Il dolore, la disperazione, la preghiera. Il dramma di Ciudad Juárez, con la morte di una quarantina di migranti per un rogo all’interno di un centro di raccolta a pochi passi dalla frontiera con il Texas, è racchiuso nella commozione di altri migranti: quelli che hanno manifestato ieri a Città del Messico, davanti al ministero dell’Interno, esponendo striscioni con i nomi delle vittime accompagnati dalle candele accese e invocando giustizia per quanto accaduto, e quelli che continuano a tentare la traversata a piedi del confine con gli Stati Uniti.

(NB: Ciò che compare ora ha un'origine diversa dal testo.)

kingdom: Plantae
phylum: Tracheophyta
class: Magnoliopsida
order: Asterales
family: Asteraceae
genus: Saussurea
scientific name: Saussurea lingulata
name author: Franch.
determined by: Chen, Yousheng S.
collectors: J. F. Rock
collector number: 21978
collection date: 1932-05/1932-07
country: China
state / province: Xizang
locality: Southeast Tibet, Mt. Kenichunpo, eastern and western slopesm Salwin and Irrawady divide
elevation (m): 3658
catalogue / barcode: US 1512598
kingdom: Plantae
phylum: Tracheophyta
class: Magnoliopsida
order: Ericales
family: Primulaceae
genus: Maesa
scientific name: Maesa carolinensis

Dopo l’incendio, hanno fatto sapere le autorità di El Paso, «più di 1.000 migranti» da Ciudad Juárez hanno cercato di varcare la linea di demarcazione ma sono stati bloccati dalle guardie di frontiera statunitensi, mentre il consolato di Washington nella località messicana ha smentito alcune voci su una presunta apertura del confine per motivi umanitari a seguito della tragedia.
Al di qua del Rio Grande, o Río Bravo secondo la denominazione messicana, rimangono i volti e le storie di chi, da Guatemala, Honduras, El Salvador, Venezuela, Haiti, non ha perso la speranza di un futuro diverso, distante di fatto solo pochi passi.